I walked through the door to a dark and empty
house but I knew what to expect the moment I turned on the lights. The
disarray, my furniture out of place, if in one piece at all, and again, the
fresh blood soaking into the rug I'd thrown over the previous blood stains
because I was too lazy to ask Ivan to stop by. How ironic that my last day
would so closely mirror the first. Only this time there's no tablet, just two
very large bottles of liquid and a piece of paper waiting on my desk.

I skimmed over the writing and wouldn't bother
with the items again until I'd showered and dressed. I have time, but not much.

I sit down at my desk with a cigarette and a
pen and write in this very book. I stare at my watch, place the book in my
desk, mix the two liquids together, shake it, and then drench my body in it. I
am nervous and shaking, recanting the long nonsensical phrase written on the
paper. I stand facing the door, waiting for my assassin to barge through.

The door launches from its frame and in walks
the burning man covered head to toe in rich orange flames. He is calm and quiet
as he approaches, while I feverishly continue to recant the phrase to myself.
Nothing is happening and I struggle to hide my growing fear.

He stands less than an arms length away from me
and my skin slightly sizzles from the heat but my pride won't dare let me show
the pain. There is a moment of silence as our eyes meet, and then a bright
flash. My home, everything that is mine, scatters to the wind in a violent
eruption of smoke and fire.

But it isn't the last of what I see, it
continues on for twelve more hours. Back to Infinity Isle where they wait,
poised and ready like dogs at the race, confined to their little cage and eager
for the gates to swing open. My friends stare at the monitors, infrared,
ultraviolet, radar, and sonar; cameras with eyes in every direction until they
finally spot it. Whatever "
it"
may be.

"It's here," says Kaylie, "just
like Otep said."

And then a violent and abrupt return to the
present.
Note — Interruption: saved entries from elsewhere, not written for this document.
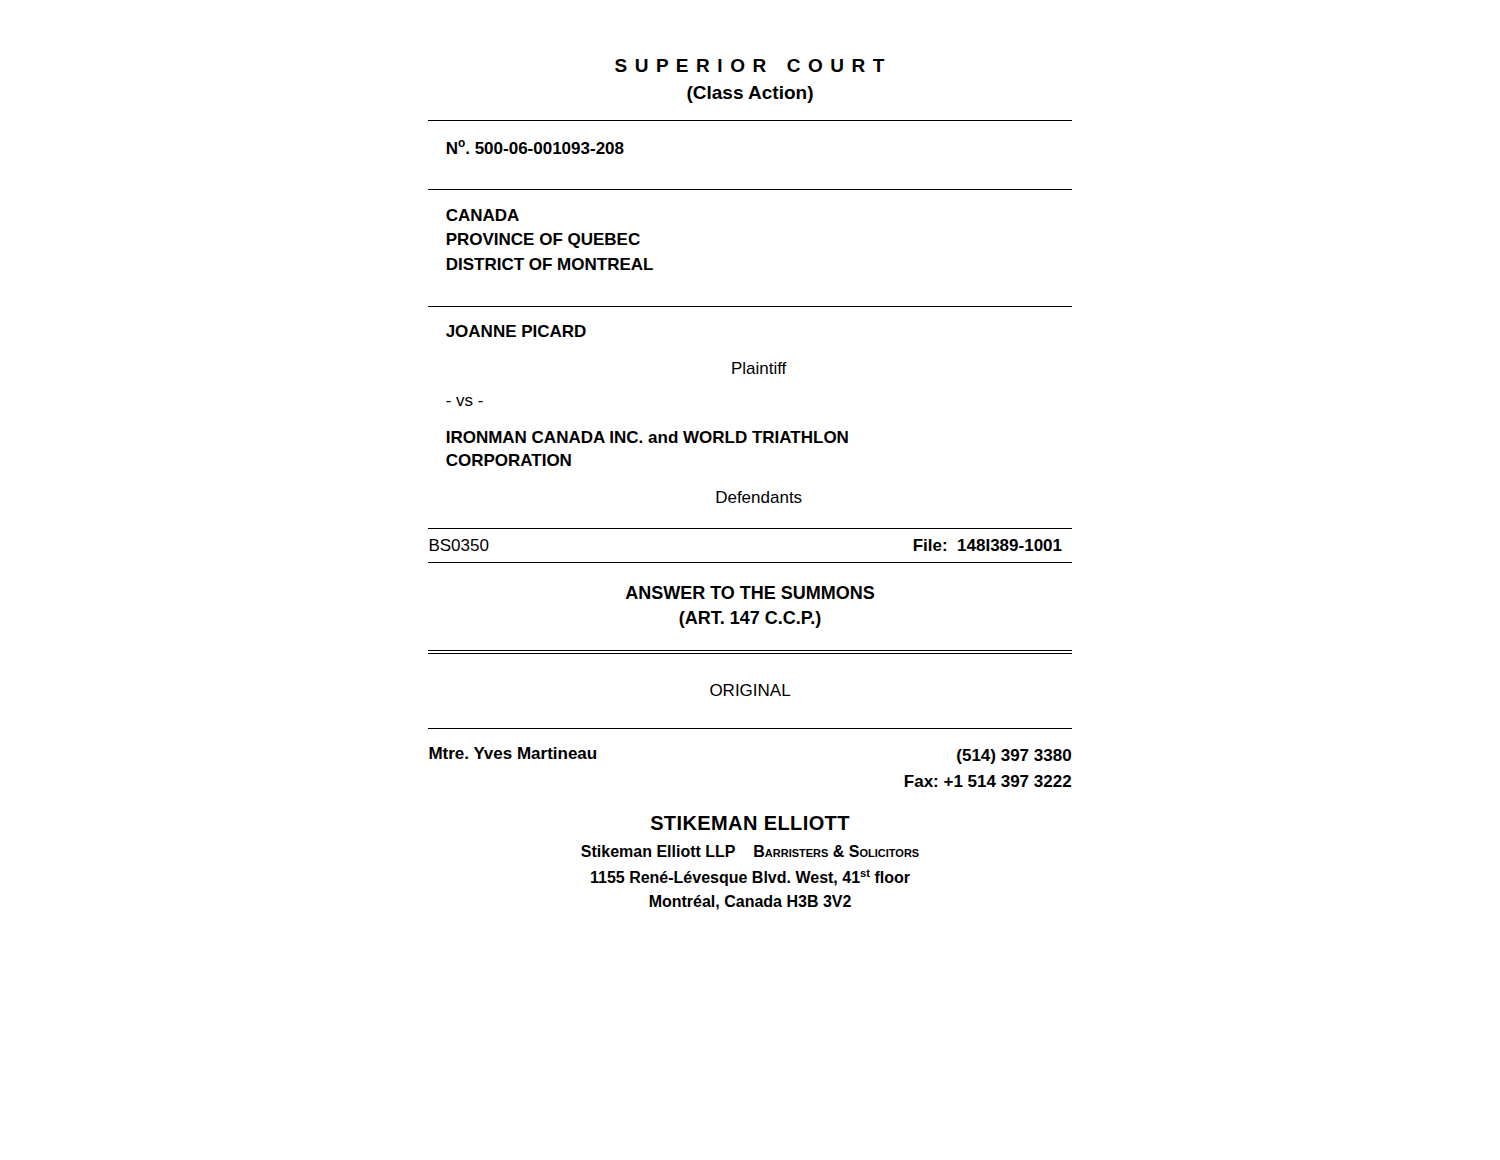S U P E R I O R C O U R T
(Class Action)
No. 500-06-001093-208
CANADA
PROVINCE OF QUEBEC
DISTRICT OF MONTREAL
JOANNE PICARD
Plaintiff
- vs -
IRONMAN CANADA INC. and WORLD TRIATHLON
CORPORATION
Defendants
BS0350
File: 148I389-1001
ANSWER TO THE SUMMONS
(ART. 147 C.C.P.)
ORIGINAL
Mtre. Yves Martineau
(514) 397 3380
Fax: +1 514 397 3222
STIKEMAN ELLIOTT
Stikeman Elliott LLP Barristers & Solicitors
1155 René-Lévesque Blvd. West, 41st floor
Montréal, Canada H3B 3V2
My phone rang for the first time and I jumped to attention. Groggy and
overwhelmed with an eerie sense of Déjà Vu, silently hoping the dream was over.
If it could be considered such; was more like a nightmare.

Yet the phone kept ringing, stopped, and rang
again. I knew why yet still I doubted. I picked up the phone, praying to hear
any voice but the one I was expecting. I had no such luck, it was Thomas.

"I hope I didn't wake you," he said,
trying to sound cordial while clearly stressed. I knew what was coming, yet
still wasn't fully prepared to hear it.